Nilfuraşan'ın oğlu cuma günü devlet televizyonuna yaptığı açıklamada, Beyrut'ta babasının cesedini arama çalışmalarının halen devam ettiğini ve henüz bulunamadığını söyledi.

İran, salı günü İsrail'e balistik füze yağmuru başlattı. İran saldırısı Nevatim hava üssüne ciddi hasar verdi. İsrail ordusu herhangi bir savaşçısının veya altyapısının zarar gördüğünü yalanladı.

İsrail'in tepkisinin niteliğine ilişkin spekülasyonlar arttı. İsrailli kaynaklar, Batılı kaynakların İran'ın petrol tesisleri ve elektrik santrallerini hedef alabileceğini söylediği bir dönemde, İsrail'in stratejik bir bölgeyi hedef alabileceğini belirtti.

İran, İsrail'in salı günkü saldırıya karşılık vermesi halinde yeni bir saldırı uyarısında bulundu.

İran Petrol Bakanlığı (Shana) haber sitesinin aktardığına göre Petrol Bakanı Muhsin Paknejad dün (Cumartesi), İsrail'in İran'a bir saldırı düzenleyeceği yönündeki haberlerin ortasında, bölgede tırmanan çatışmalardan “endişe duymadığını” söyledi.

Şarku’l Avsat’ın Reuters'ten aktardığına göre Paknejad'ın bu açıklamaları İran'ın enerji başkenti Asaluyeh'e yaptığı bir ziyaret sırasında yaptı.

İran Lideri Ali Hamaney, Tahran'da Cuma namazına katılan büyük kalabalığa, İran'ın ve bölgedeki müttefiklerinin İsrail'le yüzleşmekten geri adım atmayacağını söyledi.

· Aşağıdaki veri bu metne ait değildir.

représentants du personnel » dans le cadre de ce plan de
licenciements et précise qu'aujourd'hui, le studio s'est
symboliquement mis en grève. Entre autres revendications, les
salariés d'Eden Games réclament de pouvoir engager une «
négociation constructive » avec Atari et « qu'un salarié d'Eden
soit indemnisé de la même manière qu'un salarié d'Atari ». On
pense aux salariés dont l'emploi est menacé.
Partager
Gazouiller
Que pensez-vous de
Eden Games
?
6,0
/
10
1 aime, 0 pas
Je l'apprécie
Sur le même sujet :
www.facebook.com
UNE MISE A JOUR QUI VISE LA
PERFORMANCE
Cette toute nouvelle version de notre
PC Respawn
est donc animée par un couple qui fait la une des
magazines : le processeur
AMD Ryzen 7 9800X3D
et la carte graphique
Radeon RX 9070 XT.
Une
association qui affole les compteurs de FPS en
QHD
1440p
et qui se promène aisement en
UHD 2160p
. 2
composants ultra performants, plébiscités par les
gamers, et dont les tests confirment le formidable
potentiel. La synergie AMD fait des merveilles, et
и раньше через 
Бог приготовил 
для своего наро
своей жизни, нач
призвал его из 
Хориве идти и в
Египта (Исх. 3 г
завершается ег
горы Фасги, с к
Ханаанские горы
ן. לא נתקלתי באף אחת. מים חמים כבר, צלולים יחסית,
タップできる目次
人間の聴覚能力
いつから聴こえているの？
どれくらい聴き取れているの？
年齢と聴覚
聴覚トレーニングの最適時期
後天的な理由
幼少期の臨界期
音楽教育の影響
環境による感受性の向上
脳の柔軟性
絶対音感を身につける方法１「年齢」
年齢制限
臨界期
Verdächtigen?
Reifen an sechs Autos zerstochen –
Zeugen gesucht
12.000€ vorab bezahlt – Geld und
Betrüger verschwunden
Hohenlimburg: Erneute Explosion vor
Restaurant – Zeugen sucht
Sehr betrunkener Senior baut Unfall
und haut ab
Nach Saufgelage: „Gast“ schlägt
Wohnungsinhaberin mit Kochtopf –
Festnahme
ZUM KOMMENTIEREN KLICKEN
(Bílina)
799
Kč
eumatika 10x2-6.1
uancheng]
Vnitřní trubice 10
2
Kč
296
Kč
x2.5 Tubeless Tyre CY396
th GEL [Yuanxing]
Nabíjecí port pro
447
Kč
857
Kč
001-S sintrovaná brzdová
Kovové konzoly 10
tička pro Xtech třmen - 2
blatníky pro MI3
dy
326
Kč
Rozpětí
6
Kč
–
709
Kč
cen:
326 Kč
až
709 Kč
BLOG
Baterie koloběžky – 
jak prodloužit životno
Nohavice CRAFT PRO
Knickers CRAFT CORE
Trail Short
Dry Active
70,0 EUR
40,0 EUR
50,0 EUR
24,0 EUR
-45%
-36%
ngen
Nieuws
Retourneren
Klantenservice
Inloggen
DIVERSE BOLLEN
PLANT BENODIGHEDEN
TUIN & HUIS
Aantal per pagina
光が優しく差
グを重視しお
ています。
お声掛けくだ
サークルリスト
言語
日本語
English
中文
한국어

Tahran'da Cuma hutbesi verirken nadiren görülen Hamaney, “Bölgedeki direniş, liderlerinin öldürülmesiyle geriye gitmeyecektir” dedi.

Hutbede Nasrallah'a atıfta bulunarak, İran'ın İsrail'e yönelik füze saldırısının “yasal ve meşru” olduğunu söyledi. İsrail'e ya da ABD'ye doğrudan bir tehditte bulunmadan İran'ın İsrail'e karşı “görevini yerine getirmekte gecikmeyeceğini ya da acele etmeyeceğini” belirtti.

Devrim Muhafızları komutan yardımcısı Ali Fadavi cuma günü  İran'ın yarı resmi haber ajansı SNN’ye verdiği demeçte, İsrail'in saldırması halinde İran'ın İsrail’in enerji ve gaz tesislerini vuracağını söyledi.